如果说我们搞来搞去,最后还是写点作品,每年卖点周边,那实在是太不足了,也不值得我们大张旗鼓,甚至说从国家的角度上来说都不够。咱们每年办科幻大会,可以说这是国家意志的体现,主办与支持都来自于行政层面,世界上没有任何一个国家会给予科幻如此实质性的支持。
我过去一直很担心这件事,因为在全世界没有其他国家这样做,人们都认为科幻文学是一种文学形式,是个人表达,有其他的东西进来就会变味。但是现在我不这样想了,我认为这也许是现代中国的一种创新。我们无论在做什么,都是在推进“传播科幻”这件事,而它又不能只限于文学和影视艺术,就是一定要让它进入文艺创作的方方面面。我们要让它成为中国人身上的一种文化特征,这需要很长时间,很多方面的努力。

→ 可用资料:
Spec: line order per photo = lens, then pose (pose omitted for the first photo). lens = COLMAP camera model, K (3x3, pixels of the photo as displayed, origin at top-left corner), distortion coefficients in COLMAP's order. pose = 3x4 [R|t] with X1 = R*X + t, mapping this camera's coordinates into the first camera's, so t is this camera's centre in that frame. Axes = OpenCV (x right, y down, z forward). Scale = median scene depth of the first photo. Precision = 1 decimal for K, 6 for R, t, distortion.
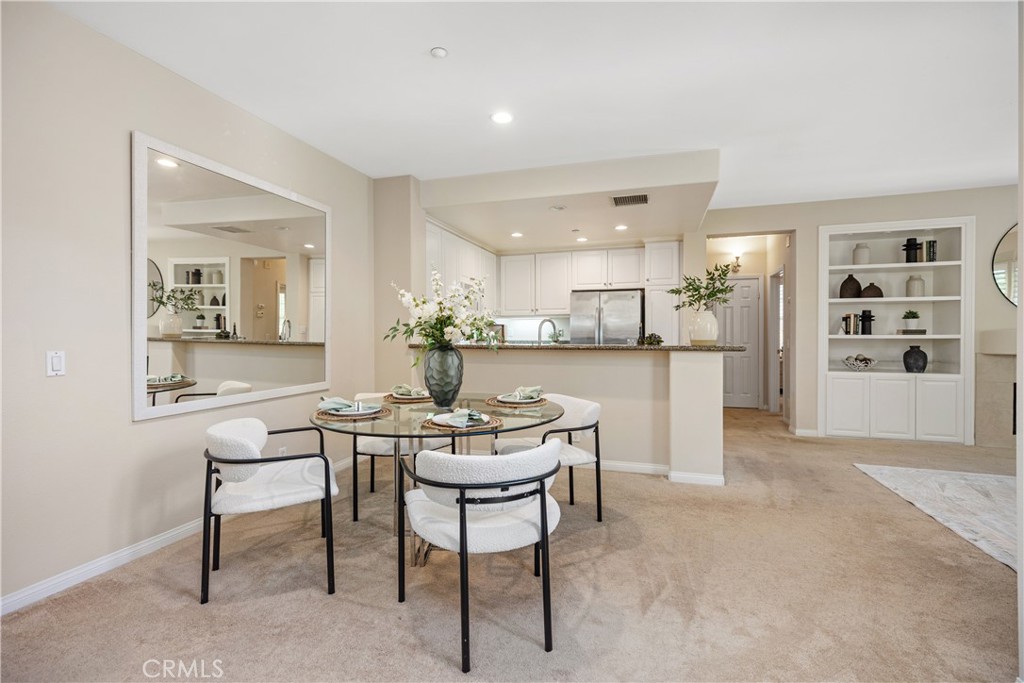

→ 任务:
根据原文回答下列问题:
(a) 科幻大会的主办与支持来自哪个层面?
(b) 人们通常把科幻文学看作什么?
(c) “传播科幻”不能只限于哪些领域?

→ 参考答案:
(a) 行政层面。
(b) 一种文学形式,是个人表达。
(c) 文学和影视艺术。